Weihnachtsgedsgedanken 2012 – Baustellen Besinnlichkeit

In eisiger Winterkälte beim Warten auf die Bahn erklärte mir einst ein Archäologiestudent das Geheimnis der hebräischen Sprache, die auf einem Drei-Konsonanten-Stamm fuße. Im Übergang zu Zeit- und Pluralformen erfahre die Stammform Wandlungen bis zur Unkenntlichkeit – ähnlich einem Menschenleben. Will man eine Wortbedeutung nachschlagen, so muss man diesen Stamm von Veränderungen befreien und seine Grundform erscheinen lassen; der Fachbegriff dafür lautet parsen.
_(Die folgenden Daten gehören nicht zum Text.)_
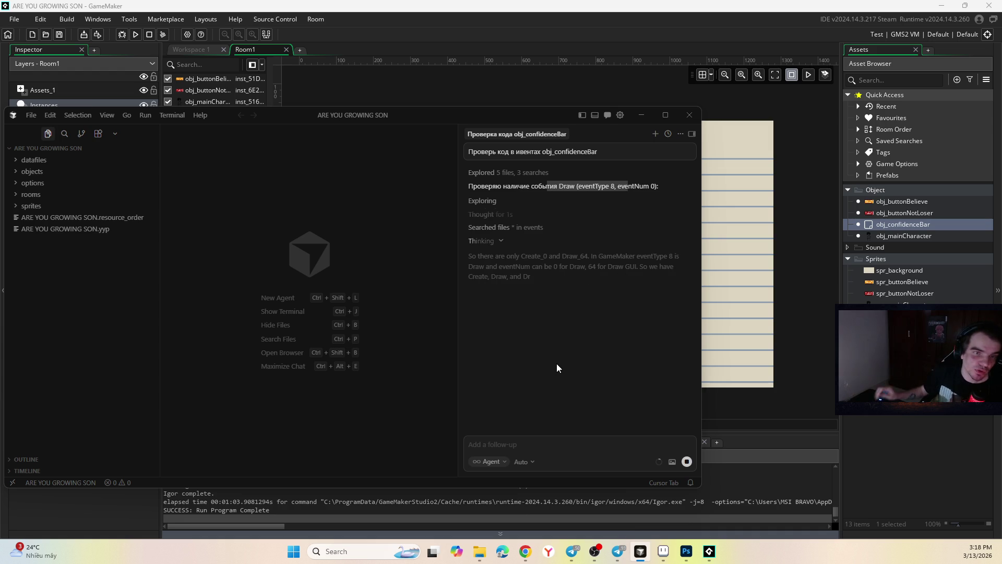
Step: Leave the Cursor agent reviewing obj_confidenceBar and bring GameMaker's Room1 editor forward
click(573, 552)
Zwischen den fallenden Schneeflocken gewann die Erklärung des Kommilitonen eine mystische Schönheit. Mochte man gar das eigene Leben parsen mit dem Versuch, einen verborgenen Stamm abzulesen?

Besinnlichkeit ist eine Baustelle der Sinngebung, ein Zerlegen und Montieren. Sinngebung ist mühsam. Ein Pastor sprach einmal hinter vorgehaltener Hand, dass die Gemeindemitglieder die Bürde der Besinnung auf die Predigten abwälzten, insbesondere seine U-Boot-Christen, die nur zu Festtagen auftauchten. Aber auch der Ungläubige verdrängt angesichts der Lebensfreude gerne die eigene Grundlosigkeit, taucht ab und vergisst als submarin-Nihilist die ultimative Sinnlosigkeit der Welt. Das Leben ist halt kein Legokasten mit passenden Bausteinen.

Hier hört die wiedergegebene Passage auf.